TAMPA, Fla. — Abortion rights are still a very contentious issue right here in the Tampa Bay area.
“I believe life starts at conception and that no one has the right to take that from another human being,” said Phyllis Esposito with the Tampa Bay Pro-Life Alliance.
“It’s a very personal decision and one day I want to make the decision out of my own free will, not because a governmental body will tell me that I have to have a child," said Adriana Gonzalez, who marched in a pro-choice rally.
People marched Saturday on the Riverwalk in Tampa and Vinoy Park in St. Petersburg for the “Bans Off Our Bodies” rally. They were protesting Texas’ new abortion law, which prohibits abortions in pregnancies after six weeks. Most women don’t even know they’re pregnant within the first six weeks. The law also deputizes citizens to report if they believe someone has had an abortion.
“A lot of people said that we were overreacting in the last couple of years because we say Roe v. Wade really getting dialed back. We were not overreacting. You can see the legislation. They made it really hard to challenge in the courts and we need to get out there and fight it,” said Christie Hattersley, one of the organizers of the “Bans Off Our Body” rally.
They were also protesting the Supreme Court’s decision to allow Texas’s anti-abortion law to stand. This, 48 years after the Roe v. Wade decision.

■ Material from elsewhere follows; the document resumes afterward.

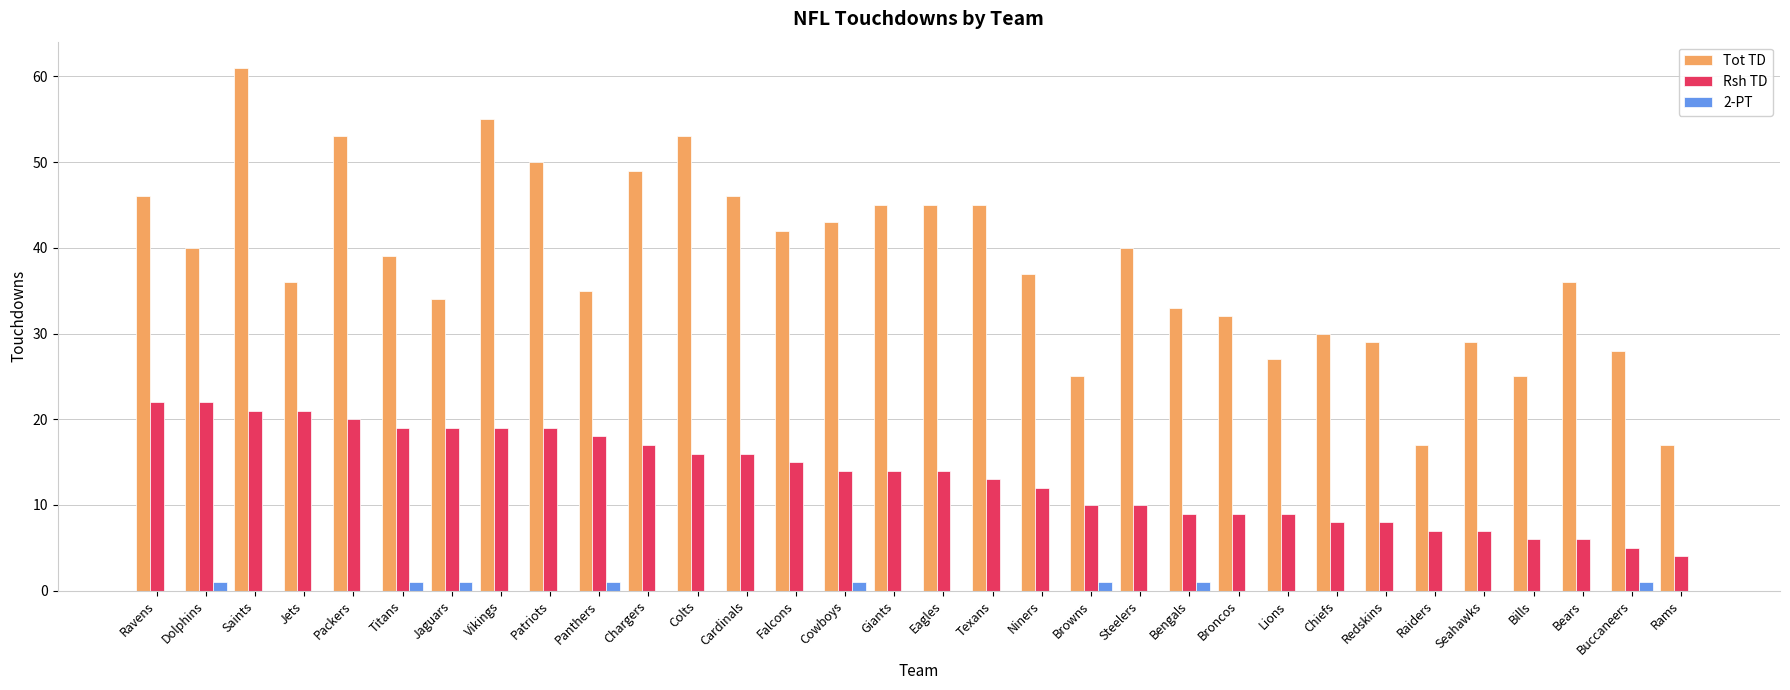

What is the difference between the Tot TD values at Buccaneers and Falcons?

14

“It’s a constitutional right,” said Gonzalez.
However, some believe abortion rights take away from the rights of an unborn baby.
“That baby inside the woman is separate from the woman,” said Esposito.
Now the focus is on Tallahassee. House bill 167 is nearly identical to Texas’s anti-abortion law in that it would ban abortions in Florida once a fetal heartbeat is detected. The only exception is for medical emergencies.
“So, the Tampa Bay Pro-Life Alliance supports the House bill 167, which was written to protect, not only the child but also to better inform women,” said Esposito.
State House Representative, Fentrice Driskell, Democrat from District 3 is vowing to fight against this state bill.
“I want to make sure that we’re out here to demonstrate and tell my fellow lawmakers that we don’t want this in Florida," Driskell said.
People on both sides of the issue will have time to have their voices heard because state lawmakers don’t return to session until January.